Open: An Autobiography by Andre Agassi

Open: An Autobiography BY Andre Agassi. Knopf. Hardcover, 400 pages. $28.
The cover of Open: An Autobiography

If there’s one thing Andre Agassi wants you to know about the game of tennis, it’s that he hates it. That is the takeaway from his new autobiography, Open, where he states on page one and throughout the book how much he loathes the game. His animosity for the sport comes as no surprise given his early immersion in it. His maniac of a father—Mike Agassi, a former boxer from Iran who brandishes a gun in road-rage moments—subjects the young Agassi to an inhuman twenty-five hundred balls a day, fired from a customized cannon. Later, in his early teens, the future pro is shipped off to the rigorous tennis puppy mill run by Nick Bollieteri in Bradenton, Florida. Still, Agassi tells us he hates tennis so often, it is hard not to say, “Well, just quit, then.”

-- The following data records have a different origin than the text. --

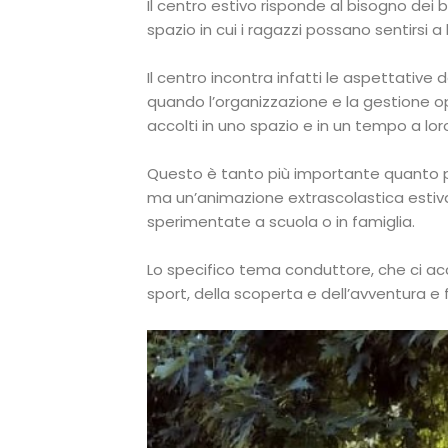
Il centro estivo risponde al bisogno dei b
spazio in cui i ragazzi possano sentirsi 
Il centro incontra infatti le aspettativ
quando l’organizzazione e la gestione o
accolti in uno spazio e in un tempo a lor
Questo è tanto più importante quanto più
ma un’animazione extrascolastica estiva 
sperimentate a scuola o in famiglia.
Lo specifico tema conduttore, che ci acc
sport, della scoperta e dell’avventura e 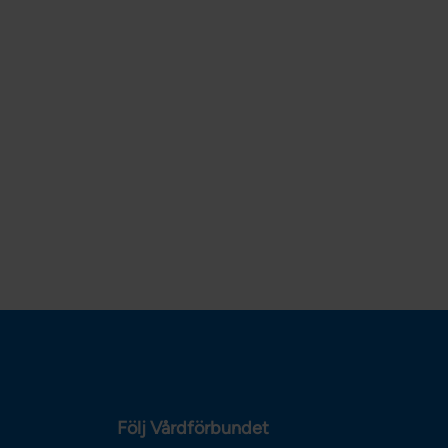
Följ Vårdförbundet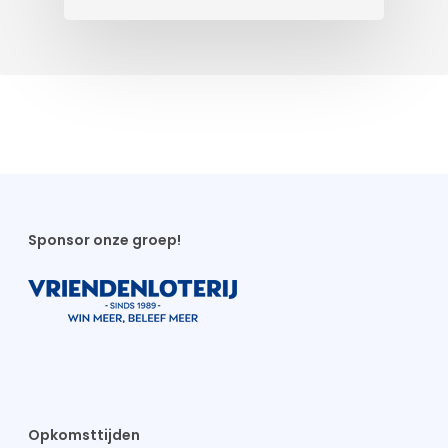
Sponsor onze groep!
Opkomsttijden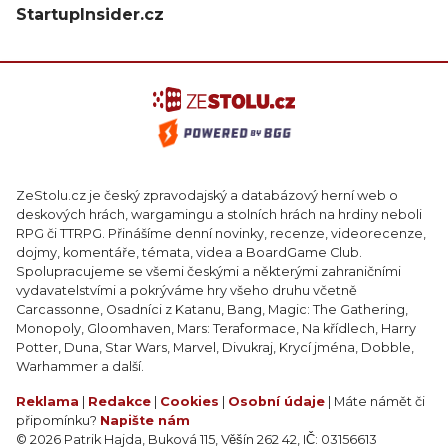
StartupInsider.cz
ZeStolu.cz je český zpravodajský a databázový herní web o
deskových hrách, wargamingu a stolních hrách na hrdiny neboli
RPG či TTRPG. Přinášíme denní novinky, recenze, videorecenze,
dojmy, komentáře, témata, videa a BoardGame Club.
Spolupracujeme se všemi českými a některými zahraničními
vydavatelstvími a pokrýváme hry všeho druhu včetně
Carcassonne, Osadníci z Katanu, Bang, Magic: The Gathering,
Monopoly, Gloomhaven, Mars: Teraformace, Na křídlech, Harry
Potter, Duna, Star Wars, Marvel, Divukraj, Krycí jména, Dobble,
Warhammer a další.
Reklama
|
Redakce
|
Cookies
|
Osobní údaje
| Máte námět či
připomínku?
Napište nám
© 2026 Patrik Hajda, Buková 115, Věšín 262 42, IČ: 03156613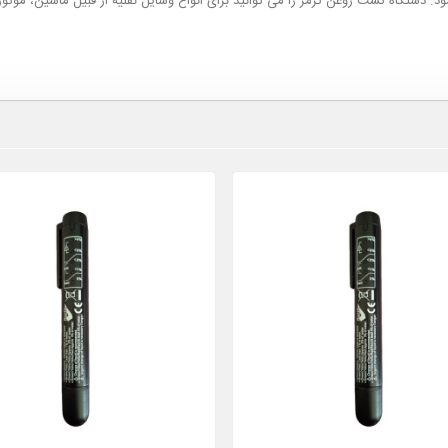
 دستگاه تست روغن ترمز را می توانید برای انواع وسایل نقلیه از قبیل ماشین، موتور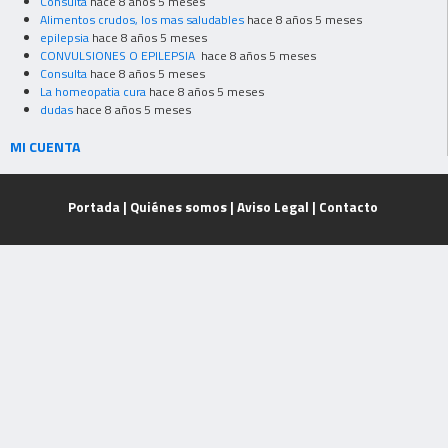
Consulta
hace 8 años 5 meses
Alimentos crudos, los mas saludables
hace 8 años 5 meses
epilepsia
hace 8 años 5 meses
CONVULSIONES O EPILEPSIA
hace 8 años 5 meses
Consulta
hace 8 años 5 meses
La homeopatia cura
hace 8 años 5 meses
dudas
hace 8 años 5 meses
MI CUENTA
Portada
|
Quiénes somos
|
Aviso Legal
|
Contacto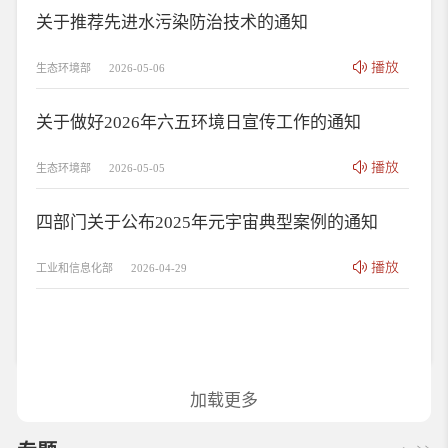
关于推荐先进水污染防治技术的通知
生态环境部
2026-05-06
关于做好2026年六五环境日宣传工作的通知
生态环境部
2026-05-05
四部门关于公布2025年元宇宙典型案例的通知
工业和信息化部
2026-04-29
加载更多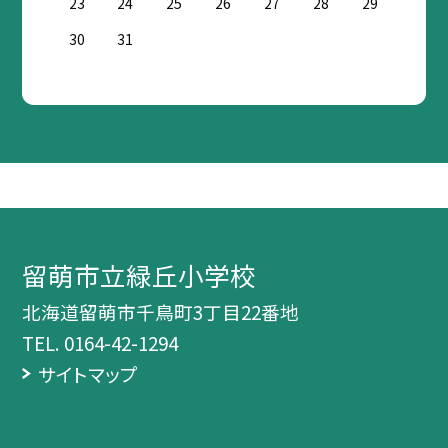
23
24
25
26
27
28
29
30
31
留萌市立緑丘小学校
北海道留萌市千鳥町3丁目22番地
TEL.
0164-42-1294
サイトマップ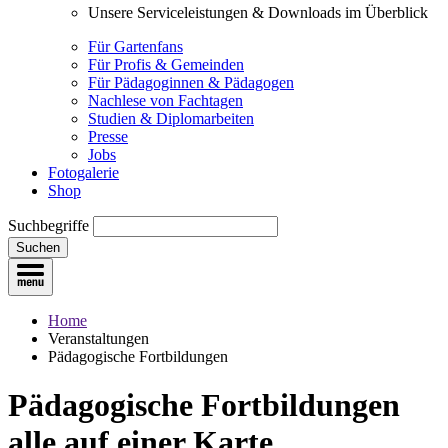
Unsere Serviceleistungen & Downloads im Überblick
Für Gartenfans
Für Profis & Gemeinden
Für Pädagoginnen & Pädagogen
Nachlese von Fachtagen
Studien & Diplomarbeiten
Presse
Jobs
Fotogalerie
Shop
Suchbegriffe
Suchen
Home
Veranstaltungen
Pädagogische Fortbildungen
Pädagogische Fortbildungen
alle auf einer Karte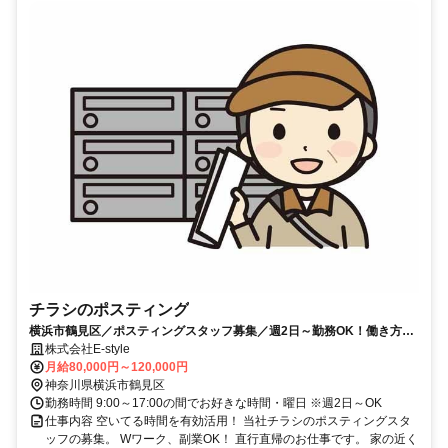
チラシのポスティング
横浜市鶴見区／ポスティングスタッフ募集／週2日～勤務OK！働き方自
由！インセンティブあり！
株式会社E-style
月給80,000円～120,000円
神奈川県横浜市鶴見区
勤務時間 9:00～17:00の間でお好きな時間・曜日 ※週2日～OK
仕事内容 空いてる時間を有効活用！ 当社チラシのポスティングスタ
ッフの募集。 Wワーク、副業OK！ 直行直帰のお仕事です。 家の近く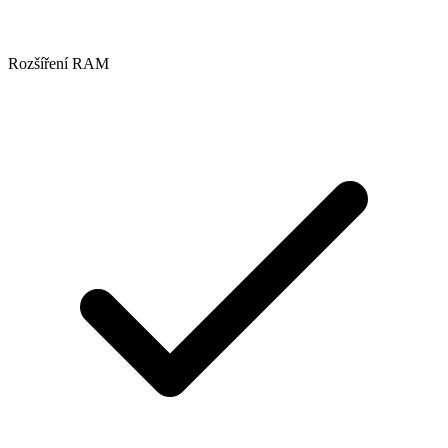
Rozšíření RAM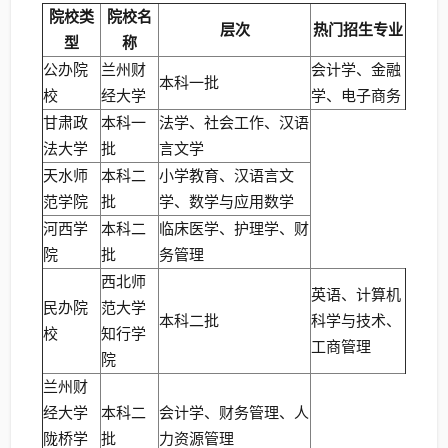
院校类
院校名
层次
热门招生专业
型
称
公办院
兰州财
会计学、金融
本科一批
校
经大学
学、电子商务
甘肃政
本科一
法学、社会工作、汉语
法大学
批
言文学
天水师
本科二
小学教育、汉语言文
范学院
批
学、数学与应用数学
河西学
本科二
临床医学、护理学、财
院
批
务管理
西北师
英语、计算机
民办院
范大学
本科二批
科学与技术、
校
知行学
工商管理
院
兰州财
经大学
本科二
会计学、财务管理、人
陇桥学
批
力资源管理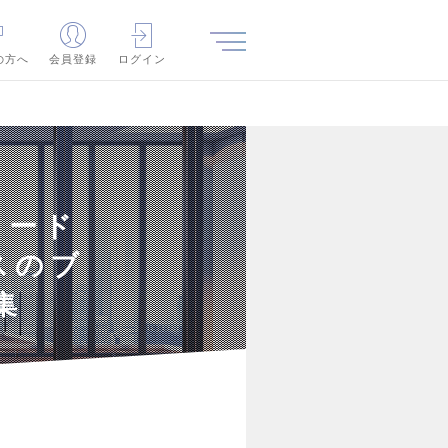
の方へ
会員登録
ログイン
カード
スのブ
集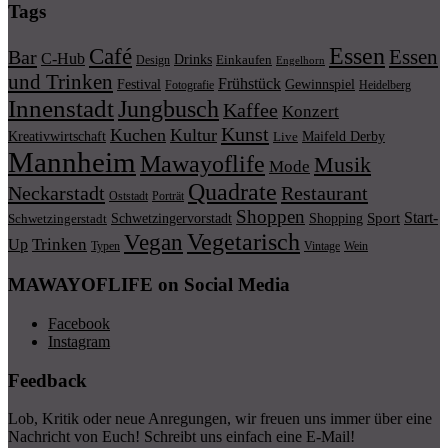
Tags
Essen
Café
Essen
Bar
C-Hub
Drinks
Einkaufen
Design
Engelhorn
und Trinken
Frühstück
Festival
Gewinnspiel
Fotografie
Heidelberg
Innenstadt
Jungbusch
Kaffee
Konzert
Kunst
Kuchen
Kultur
Kreativwirtschaft
Maifeld Derby
Live
Mannheim
Mawayoflife
Musik
Mode
Quadrate
Neckarstadt
Restaurant
Porträt
Oststadt
Shoppen
Start-
Schwetzingervorstadt
Shopping
Sport
Schwetzingerstadt
Vegetarisch
Vegan
Trinken
Up
Typen
Wein
Vintage
MAWAYOFLIFE on Social Media
Facebook
Instagram
Feedback
Lob, Kritik oder neue Anregungen, wir freuen uns immer über eine
Nachricht von Euch! Schreibt uns einfach eine E-Mail!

Open does evoke some of the excitement that must have kept Agassi going, though his motivations aren’t always noble. Turning pro at sixteen, Agassi goes on to fame, wealth, cool friends, fast cars, and a sense of approval. He is surrounded by a retinue of handlers who cater to his whims, including indulging his constant hemming and hawing about quitting the sport. Though he laments his lack of a normal childhood, he also gets to avoid the everyday inconveniences of adulthood. Normal adults take out the trash; Andre Agassi married Brooke Shields. So, he kept playing.

Open largely reads like an account of a prolonged adolescence—complete with a Hummer and a much-discussed bout of crystal-meth use—with a grown-up Agassi finally emerging at the end. Along the way there are amusing incidents like a nine-year-old Agassi hustling former football star Jim Brown on court, and the near fisticuffs between Mike Agassi and Stefi Graf’s dad—over coaching techniques of course. And thankfully, we learn the checkered past of his characteristic hairdo of the late ’80s (hairpiece!). Despite the persistent negativity of Agassi’s feelings toward the game, the book is an enjoyable read. Most athletes who write memoirs rely heavily on their co-authors, and Agassi has chosen well in the Pulitzer Prize-winning journalist J.R. Moehringer, who lends the book a breezy tone, even when the subject matter is unmistakably tense.

Brian Gallagher is a writer living in Brooklyn.